Paying attention to other civs tourism, and building an army if you are in danger of losing the game, is not playing completely different. This might interfere with your plans (maybe you wanted to turtle for a SV) but you need to be reactive to the events in the game... Getting the capital and maybe 1-2 other core cities is not really changing your strategy completely. I did not say to go for domination, just take a detour in your grand strategy to make sure that you will have a chance to win.
I generally appreciate the time pressure from other AI to win quickly enough. Some of my most entertaining SV games have been when I had to mount a late-game strike to cripple an AI that had a couple more SS parts than I did. That’s fine.
My complaint is that a CV runaway cannot usually be dealt with that way. First, a CV runaway usually has to be dealt with much earlier than a SV runaway. There just are not enough turns and technology to take their cap quickly. Second, even taking three core cities hardly slows down their tourism, so the conquest would have to be much more robust than that.
You may want to predict if a certain civ will be posing a thread in the future and plan accordingly to weaken them.
I find it very hard to predict that there will be a
single tourism run-away until it is too late for contingency plans.
Sometimes is enough to keep them at war the whole game with bribes, but that may not be reliable.
And again, keeping them at war the whole game, requires knowing from the first WC that they will be a problem -- and that no other AI will be tourism oriented.
So you are left with two things to slow down the AI: be faster yourself to surpass the AI and win before he gets a chance, or stop him by conquest. Conquest if the most reliable strategy here.
When this has been a problem for me, I was already finishing the game as quickly as I could. I was also warmongering to the best of my ability.
I am appreciating more the appeal of starting out game looking for a (Tradition-based) domination run. Warmongering helps every victory type and, once you are good at it, conquest is the most reliable strategy for every game.

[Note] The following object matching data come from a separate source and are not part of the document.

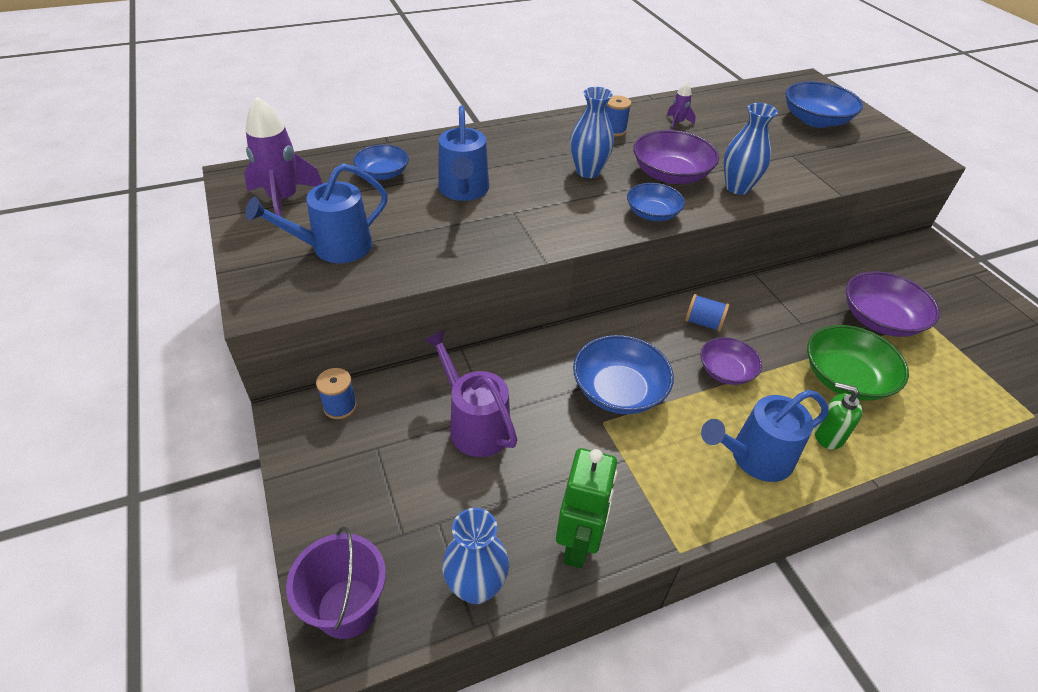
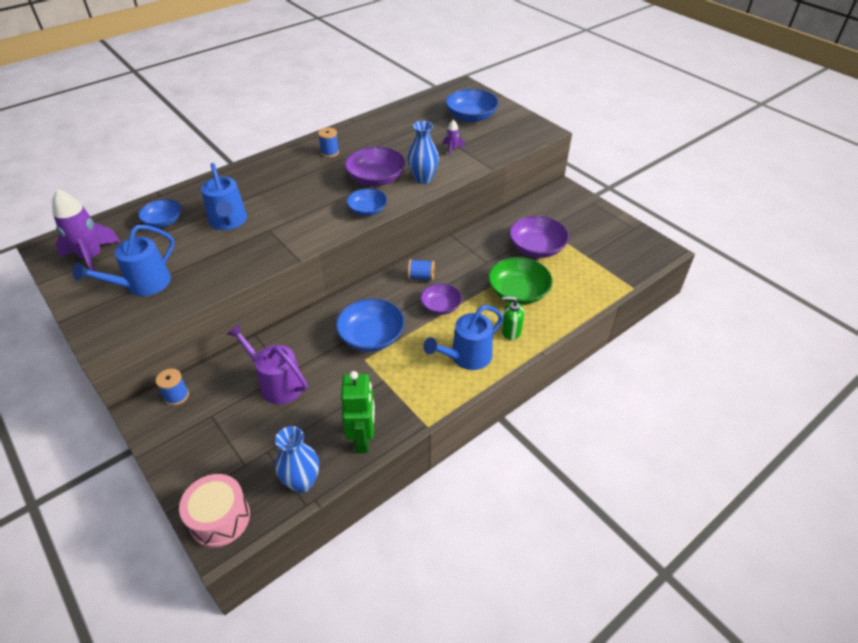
camera: 15 degrees left, 0 degrees up
(347, 608) = (219, 518): purple bucket -> pink drum
(588, 171) = (316, 188): blue vase -> none
(677, 123) = (375, 138): purple rocket -> purple rocket (452, 149)

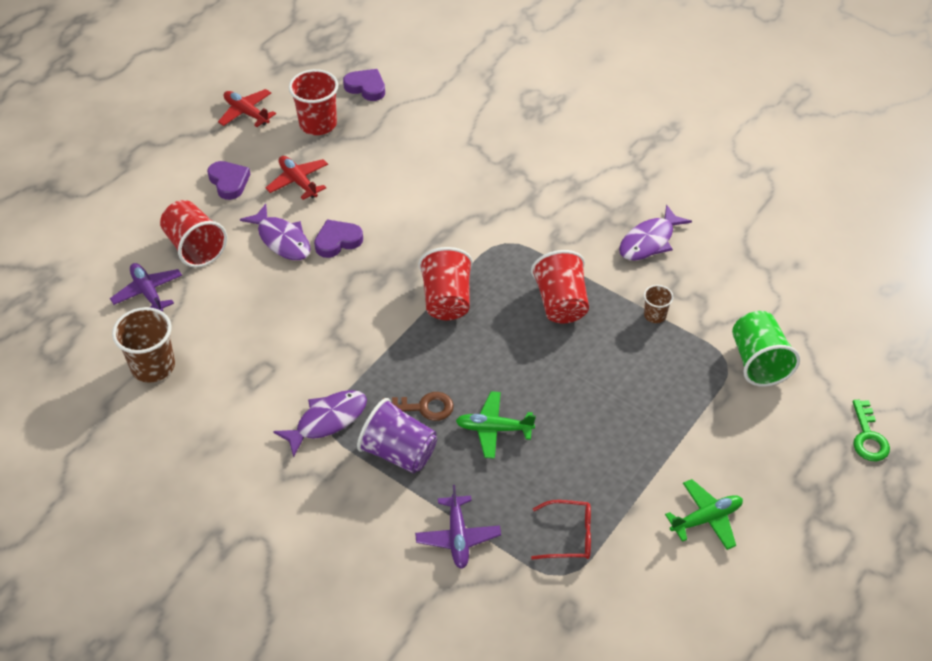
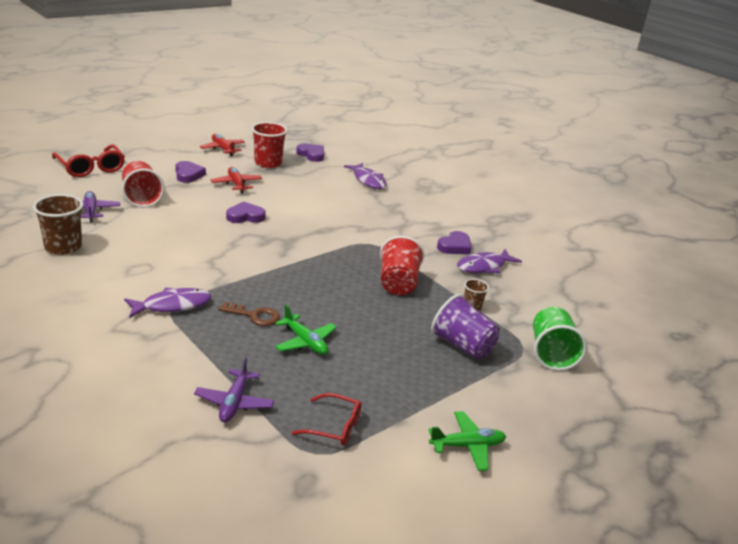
camera: 10 degrees right, 20 degrees down
(99, 208) = (90, 167): none -> red glasses
(282, 240) = (205, 207): purple fish -> purple fish (368, 180)
(399, 452) = (217, 337): purple cup -> purple cup (462, 346)
(446, 300) = (308, 262): red cup -> none
(494, 429) = (305, 342): green plane -> green plane turned 150 degrees counterclockwise
(605, 215) = (455, 246): none -> purple heart
(868, 437) = (639, 425): green key -> none

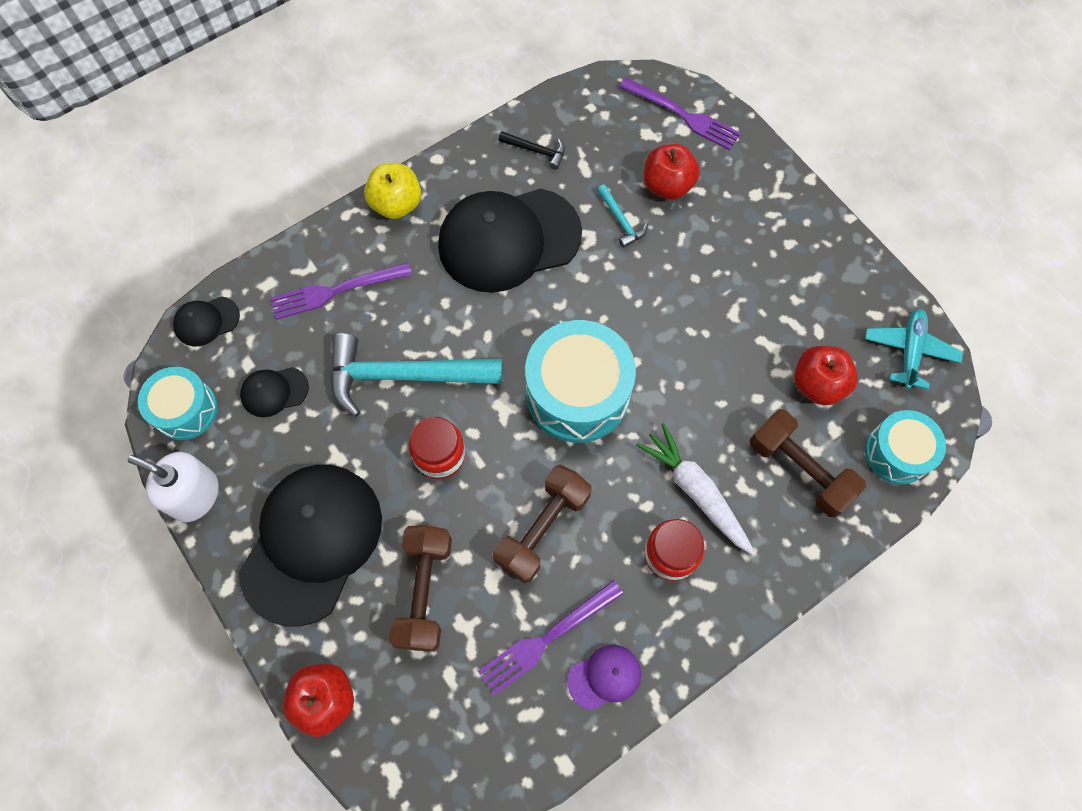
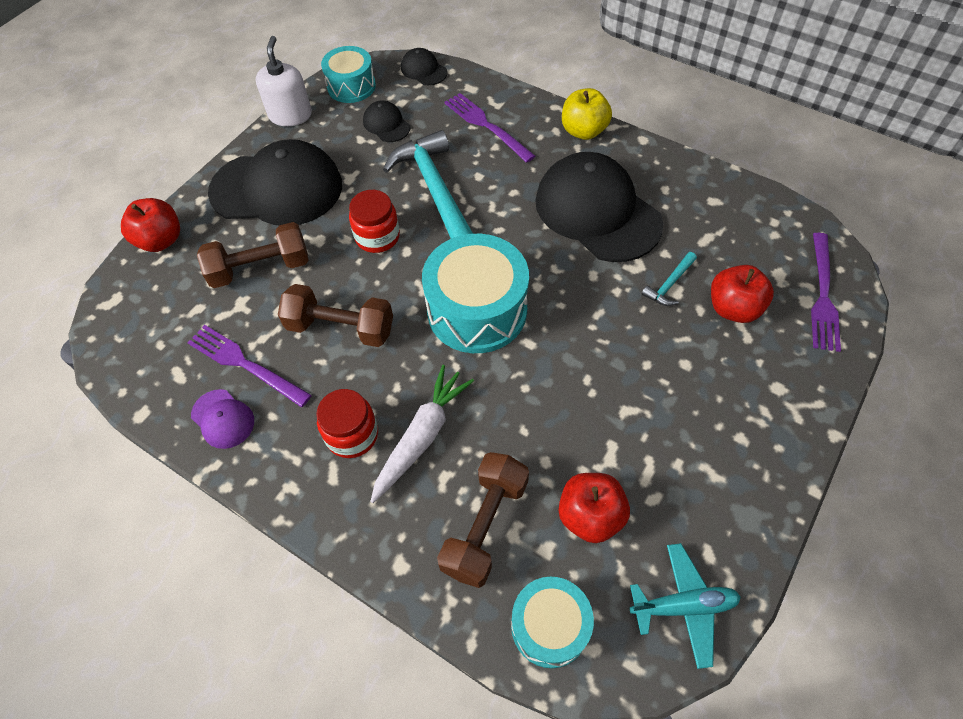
camera: 70 degrees right, 10 degrees down
(536, 151) = (698, 199): black hammer -> none

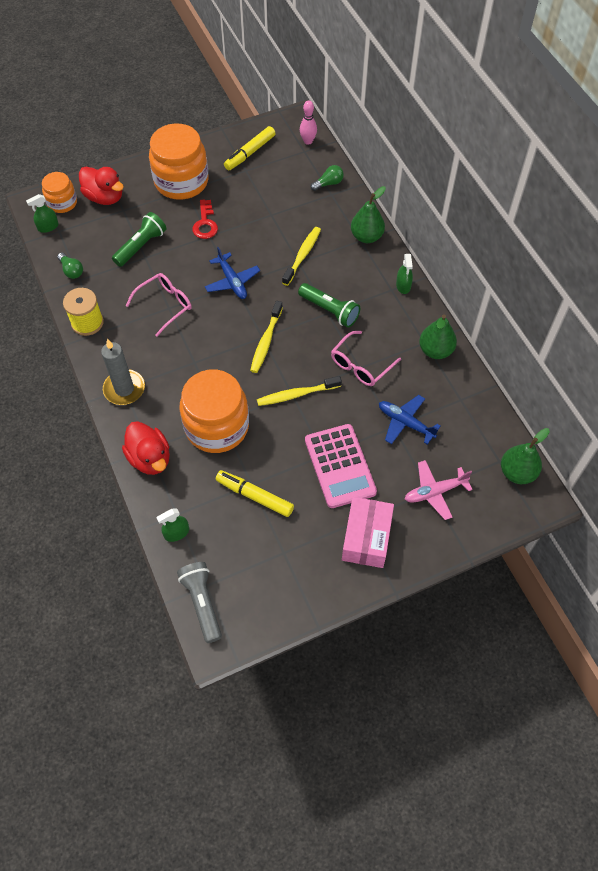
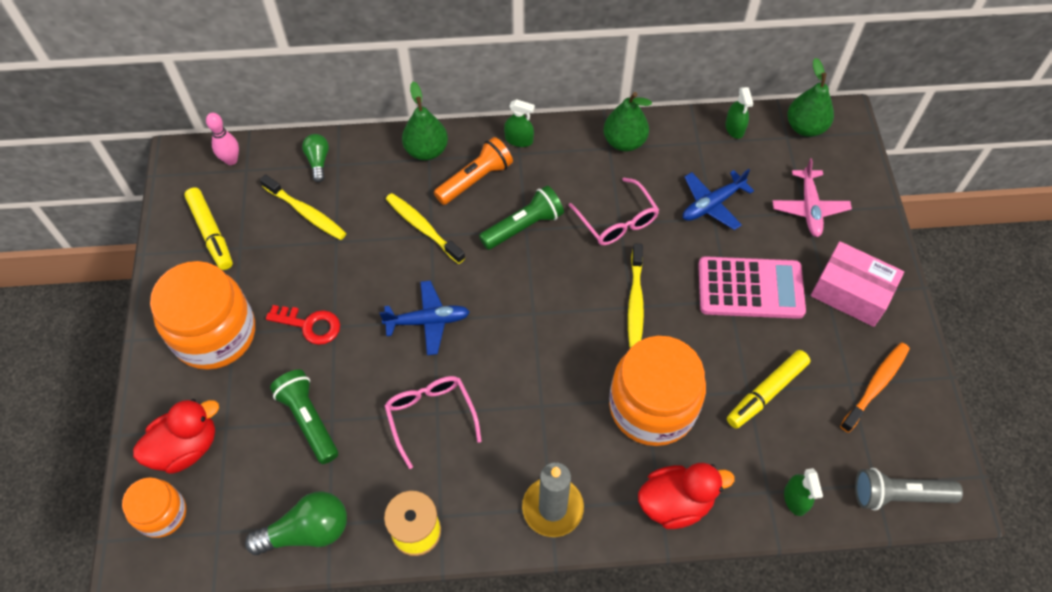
camera: 70 degrees left, 0 degrees up
(48, 227) = (200, 547): green spray bottle -> green spray bottle (734, 128)
(71, 270) = (307, 531): green light bulb -> green light bulb, size x1.68
(266, 341) = (542, 311): yellow toothbrush -> yellow toothbrush (306, 213)
(289, 571) = (876, 385): none -> orange toothbrush
(355, 271) = (475, 179): none -> orange flashlight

The Iroquois DCL was fixed, someone had an extra setter (among other modifications).
Fair enough, and it was the tourism runaway (Inca) that had the extra settler. My point is that an AI wining by CV before T300 is not “rare” in my experience. I agree with Athenaeum that having to depend on another AI to keep them in check is extremely unsatisfying -- and I am not reading any really good OT advice in this thread so far. Sorry!
Replaying or rerolling maps is not a strategy.
My hope is that maybe someone can point out some very early signs that a
single tourism runaway is likely?
Even better would be a recipe to have my culture significant enough to reliably delay any AI CV to turn 325 -- while letting me turtle to an SV. At this point, I am skeptical that such a recipe exists.
There seems to be a lot of confusion about the OP's question. The issue isn't combatting AI tourism to prevent ideological unhappiness, it's combatting AI tourism to prevent the AI from winning a culture victory.
Yes, exactly.
I would add that burning Great Writers and Artists (Golden Ages boost culture) rather than creating great works and allying with cultural city states are effective ways to boost your culture in a pinch. Declaring war on the AI will keep it form getting trade route and diplomat multipliers to tourism regardless of whether you actually try to invade.
I usually theme Oxford and Hermitage. Should I be burning those GP instead?
Ultimately though, you need to keep in mind that, given enough time, powerful AIs will be able to win the game one way or another, and part of the game's challenge is winning before that happens.
Yes, and I very much appreciate that design. I am of the opinion that it is remarkably well balanced really. I am okay with all the advantages the Deity AI get -- except I think tourism is buffed a little too much.